━━━━━ Text under study
But rarely do they touch on why we should celebrate Black History month in the workplace — and the positive impacts of doing so.
Anyone who has worked in a fast-paced industry like cybersecurity will tell you that putting systems in place to ensure transparency and growth is critical to an organization’s success. Here at Axonius, we’ve established those same values at the core of our Black Employee Resource Group, which we affectionately call BERG.
Over the past year, we’ve been fortunate enough to not just celebrate Black History Month, but to continuously see the BERG’s positive effects and influence on our peers.
The concept of celebrating Black Americans began with the founding of the Association for Study of Negro Life (ASNLH) in 1915, by Harvard historian Carter G. Woodson and prominent minister Jesse E. Moorland.
Fifty years after the abolishment of slavery, the ASNLH sponsored an annual event, originally named “Negro History Week”, during the second week of February. With the awareness spurred on by the civil rights movement, “Negro History Week” evolved into Black History Month. In 1976, 100 years after the 13th amendment was passed, Black History Month was officially acknowledged by President Gerald Ford.
At Axonius, we’ve made a commitment to honoring and celebrating the legacy of Black History. This year, the BERG held a company-wide event called, “A Walk Through U.S. History”, where our very own Asante Babers discussed notable figures like Mark Dean, George Washington Carver, and Madam C.J. Walker. These leaders pioneered innovation in their respective fields, overcoming tremendous odds of racial inequality and systemic oppression in their given fields. The Axonius conversation around these figures not only shed light on their remarkable contributions, but also tied back into our own company values of growth, ownership, and the relentless pursuit of the truth.
━━━━━━━━━━
━━━━━ Task data
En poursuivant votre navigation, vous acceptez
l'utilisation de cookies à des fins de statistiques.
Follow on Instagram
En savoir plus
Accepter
━━━━━━━━━━
--- Work request A ---
According to the text on Black History Month at Axonius, in what year did President Gerald Ford officially acknowledge Black History Month?
--- Work request B ---
Copy out the rows of extracted page text word for word, line by line.

--- Your response A ---
1976

--- Your response B ---
En poursuivant votre navigation, vous acceptez
l'utilisation de cookies à des fins de statistiques.
Follow on Instagram
En savoir plus
Accepter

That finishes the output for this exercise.